Souvent, c'est les deux à la fois, et cela n'a pas besoin d'être tranché pour bien réagir. L'affirmation de soi, l'opposition, le besoin d'autonomie sont propres à tous les adolescents. La trisomie 21 ajoute surtout un rythme de traitement différent, une sensibilité plus forte à la surcharge et une compréhension à outiller. La bonne question n'est pas « d'où ça vient ? » mais « quel besoin s'exprime ici ? ». Si un comportement vous inquiète, dure ou s'intensifie, décrivez précisément la scène au médecin ou au psychologue plutôt que de la résumer : le détail permet de faire la différence.

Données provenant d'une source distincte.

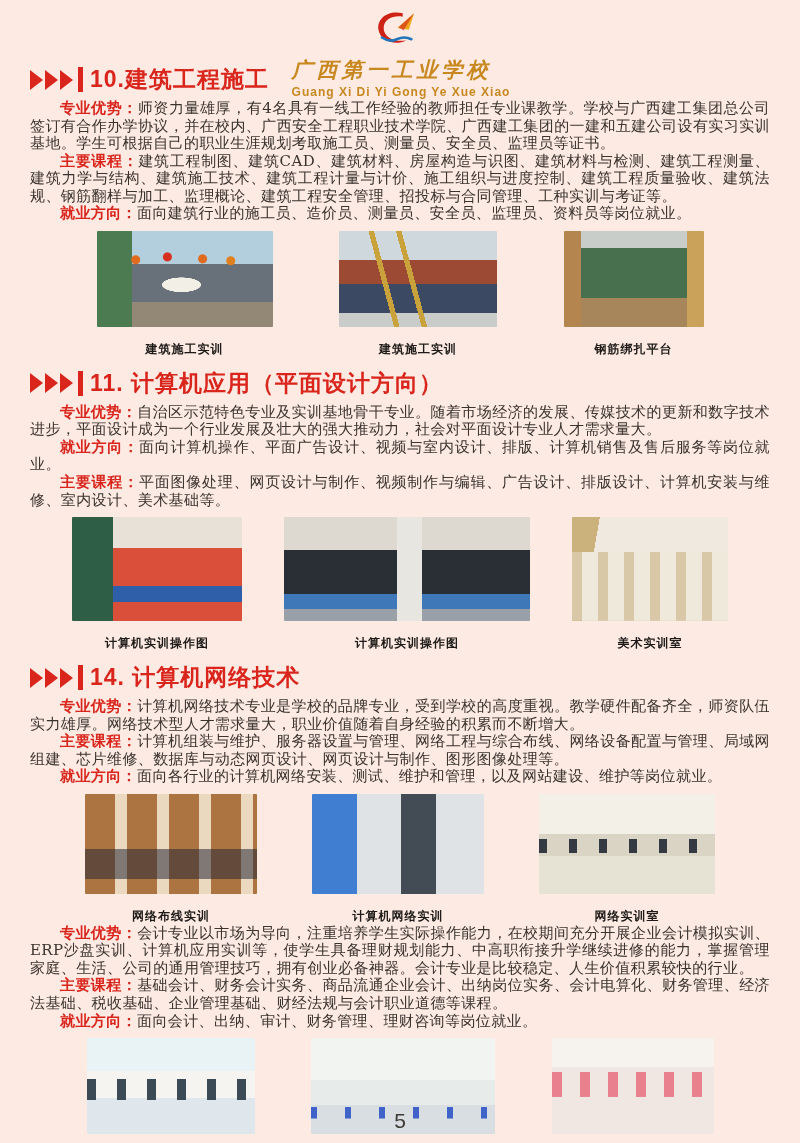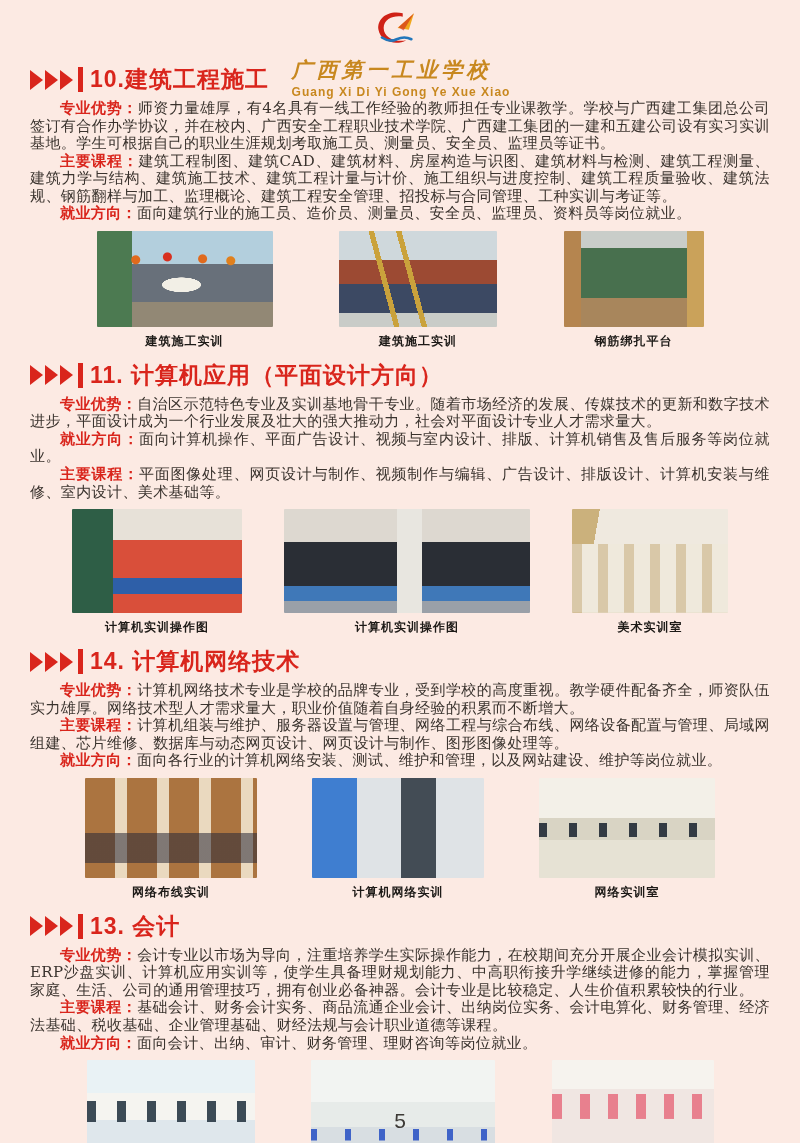--- a/index.html
+++ b/index.html
@@ -20,21 +20,21 @@
   .bar{width:5px;height:25px;background:#d9251c;margin-right:7px;}
   .sec-title{font-size:23px;font-weight:bold;color:#d9251c;font-family:"Liberation Sans",sans-serif;letter-spacing:1px;}
 
   
   .body{margin:0;font-size:15px;line-height:1.17;color:#3a332e;text-indent:2em;letter-spacing:0.4px;text-align:justify;}
   .lab{color:#d9251c;font-weight:bold;}
 
   
   .photo-row{display:flex;justify-content:space-evenly;align-items:flex-end;margin:8px 0 0 0;}
   figure{margin:0;text-align:center;}
-  figcaption{font-size:12px;font-weight:bold;color:#1d1a17;margin-top:6px;font-family:"Liberation Sans",sans-serif;letter-spacing:1px;}
+  figcaption{font-size:12px;font-weight:bold;color:#1d1a17;margin-top:14px;font-family:"Liberation Sans",sans-serif;letter-spacing:1px;}
   .photo{border-radius:1px;}
 
   .r1 .photo{height:96px;} .r2 .photo{height:104px;} .r3 .photo{height:100px;} .r4 .photo{height:96px;}
   .w1{width:176px;} .w2{width:158px;} .w3{width:140px;}
   .w4{width:170px;} .w5{width:246px;} .w6{width:156px;}
   .w7{width:172px;} .w8{width:172px;} .w9{width:176px;}
   .w10{width:168px;} .w11{width:184px;} .w12{width:162px;}
 
   
   .s10a{background:
@@ -184,29 +184,20 @@
           <figcaption>计算机网络实训</figcaption>
         </figure>
         <figure>
           <div class="photo w9 s12c"></div>
           <figcaption>网络实训室</figcaption>
         </figure>
       </div>
     </section>
 
     <section>
-      <h2 class="sec-head">
-        <span class="chev">
-            <i></i>
-            <i></i>
-            <i></i>
-          </span>
-        <span class="bar"></span>
-        <span class="sec-title">13. 会计</span>
-      </h2>
       <p class="body"><span class="lab">专业优势：</span><span>会计专业以市场为导向，注重培养学生实际操作能力，在校期间充分开展企业会计模拟实训、ERP沙盘实训、计算机应用实训等，使学生具备理财规划能力、中高职衔接升学继续进修的能力，掌握管理家庭、生活、公司的通用管理技巧，拥有创业必备神器。会计专业是比较稳定、人生价值积累较快的行业。</span></p>
       <p class="body"><span class="lab">主要课程：</span><span>基础会计、财务会计实务、商品流通企业会计、出纳岗位实务、会计电算化、财务管理、经济法基础、税收基础、企业管理基础、财经法规与会计职业道德等课程。</span></p>
       <p class="body"><span class="lab">就业方向：</span><span>面向会计、出纳、审计、财务管理、理财咨询等岗位就业。</span></p>
       <div class="photo-row r4">
         <figure>
           <div class="photo w10 s13a"></div>
 
         </figure>
         <figure>
           <div class="photo w11 s13b"></div>

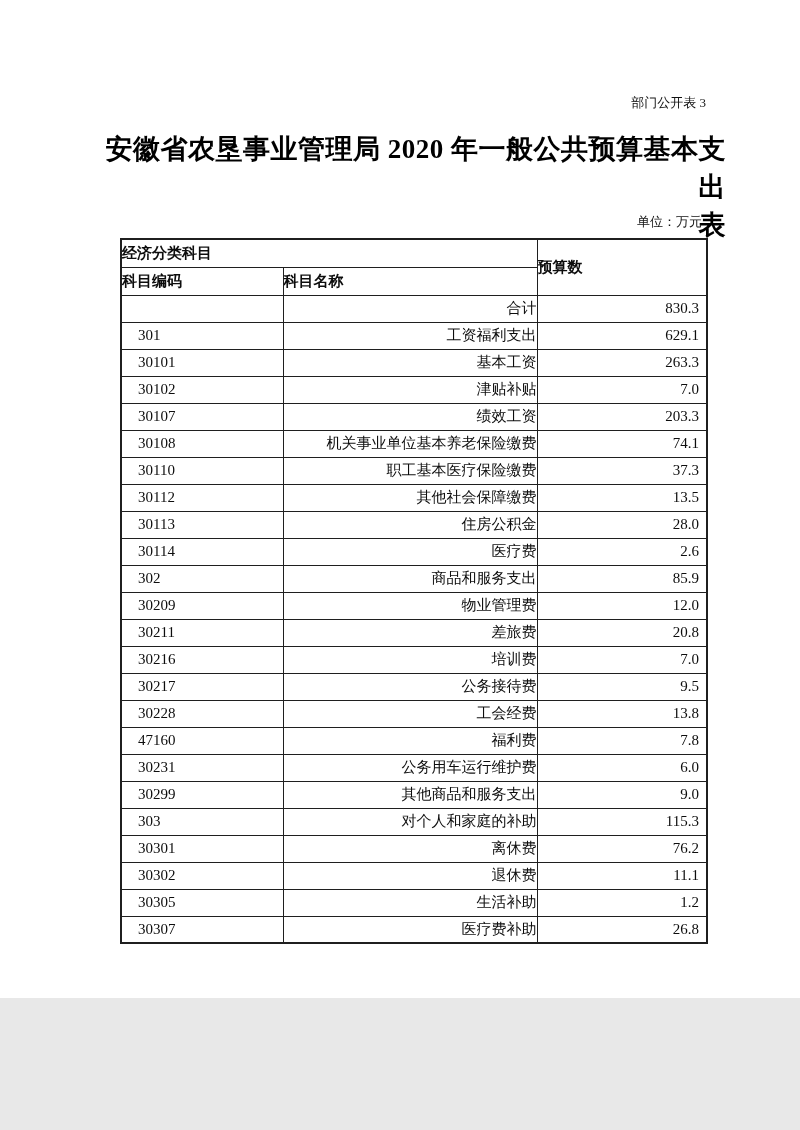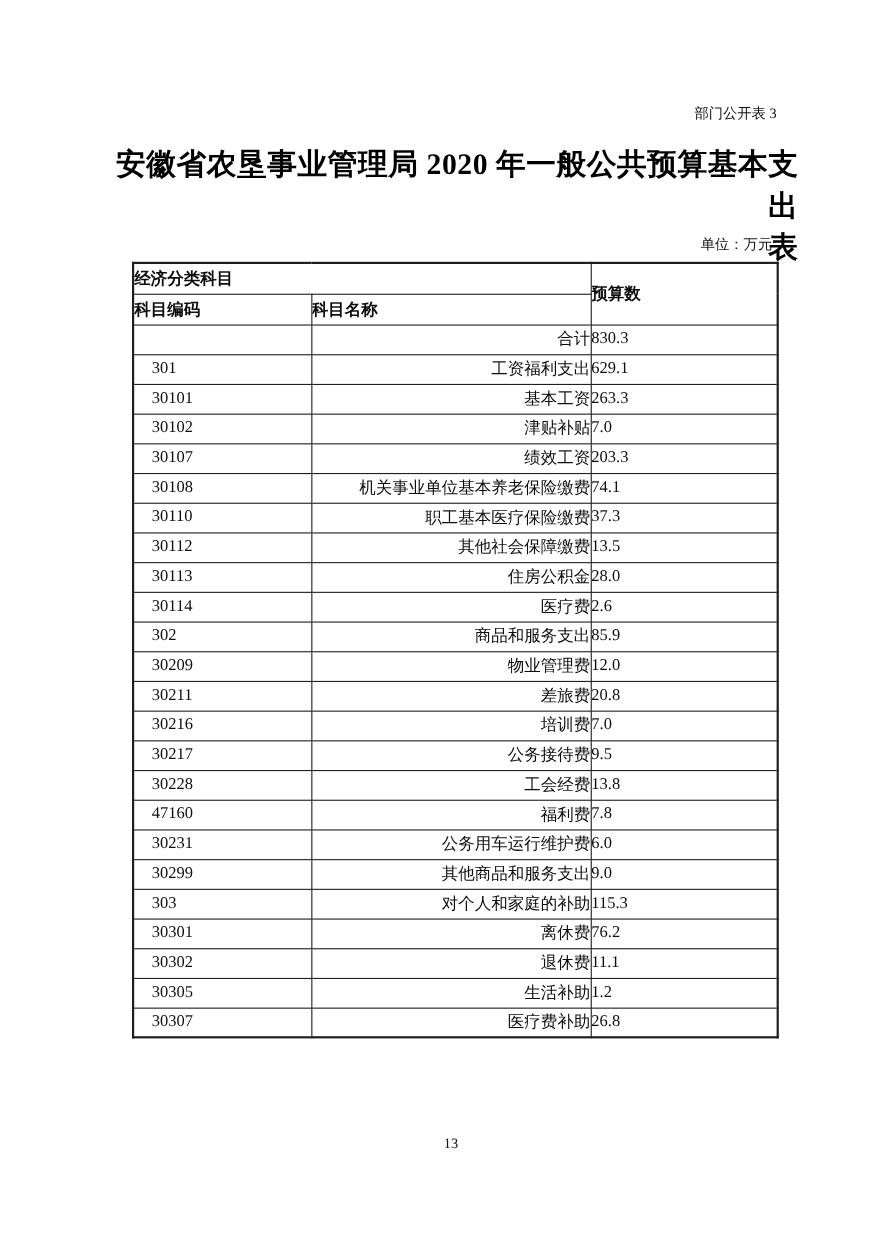--- a/index.html
+++ b/index.html
@@ -2,21 +2,21 @@
 <html><head>
 <meta charset="utf-8">
 <style>
   * { margin: 0; padding: 0; box-sizing: border-box; }
   html, body { background: #e8e8e8; }
   body { font-family: "Liberation Serif", "DejaVu Serif", serif; }
 
   .page {
     position: relative;
     width: 800px;
-    height: 1130px;
+    height: 998px;
     background: #ffffff;
     margin: 0 auto;
     color: #111111;
     overflow: hidden;
   }
 
   .corner-note {
     position: absolute;
     top: 94px;
     left: 120px;
@@ -75,21 +75,21 @@
   .budget-table th {
     font-weight: bold;
     text-align: left;
     font-size: 15px;
   }
   .budget-table thead tr { height: 28px; }
 
   .cell-code  { text-align: left; padding-left: 16px; }
   .cell-name  { text-align: right; padding-left: 7px; }
   .cell-name.indent-1 { padding-left: 24px; }
-  .cell-value { padding-right: 7px; }
+  .cell-value { text-align: right; padding-right: 7px; }
 
   .page-number {
     position: absolute;
     top: 1032px;
     left: 0;
     width: 820px;
     text-align: center;
     font-size: 13px;
     color: #111111;
   }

Faut-il toujours céder pour éviter la crise ?

Non. Céder au milieu d'une crise apprend que crier ou pleurer permet d'obtenir ce que l'on veut, ce qui multiplie les crises ensuite. L'idée n'est pas de tout refuser, mais de tenir un cadre clair, annoncé à l'avance et prévisible. On prévient, on propose des choix encadrés, on garde deux ou trois règles non négociables et on lâche du lest sur le reste. La constance rassure : un jeune qui sait ce qui va arriver et sur quoi il peut décider a beaucoup moins besoin de tester les limites par la crise.

Mon adolescent se met en colère surtout contre moi, est-ce normal ?

C'est très fréquent. On se retient souvent à l'extérieur — école, activités, regard des autres — ce qui épuise les ressources, puis on relâche là où l'on se sent en sécurité, c'est-à-dire à la maison, avec vous. C'est douloureux à vivre, et c'est paradoxalement un signe de confiance. Pendant la crise, ne répondez pas sur le fond, restez calme, éloignez-vous si besoin, et reparlez au calme ensuite en nommant l'effet ressenti plutôt que l'intention. Si cela vous use, parlez-en : un groupe de parole d'aidants ou votre propre médecin est un vrai soutien.

Comment l'aider à devenir plus autonome sans le mettre en danger ?

Par l'autonomie graduée. On découpe chaque compétence en étapes franchissables, on entraîne concrètement chaque étape, et on élargit le périmètre une fois qu'elle est maîtrisée. On dit « pas encore » et jamais « jamais ». Pour tout ce qui touche à la sécurité — traverser, rester seul, se déplacer — appuyez-vous sur l'évaluation des professionnels qui le suivent (ergothérapeute, éducateur), dont l'avis objective ce qui est acquis. L'autonomie ne se donne pas d'un coup et ne se refuse pas en bloc : elle se construit marche après marche, à son rythme.

Quels signes doivent conduire à consulter un professionnel ?

Consultez sans tarder en cas de changement durable de l'humeur ou du comportement : repli qui s'installe, tristesse persistante, perte d'intérêt, troubles du sommeil ou de l'appétit, agressivité nouvelle, régression dans des acquis. Une souffrance qui dure après des moqueries ou une exclusion mérite aussi l'avis d'un psychologue. Cet article donne des repères pour le quotidien, mais il ne remplace ni un diagnostic ni un suivi : le médecin traitant, le pédiatre ou l'équipe qui accompagne votre adolescent restent les interlocuteurs. En cas d'urgence, contactez les services d'urgence de votre pays.

ℹ️ Information et non avis médical

Cet article propose des repères généraux pour accompagner le quotidien. Il ne remplace ni un diagnostic, ni un avis médical, ni une prise en charge spécialisée. Chaque adolescent est unique : pour tout signe de souffrance ou toute question de santé, adressez-vous au médecin, au psychologue ou à l'équipe qui suit votre proche.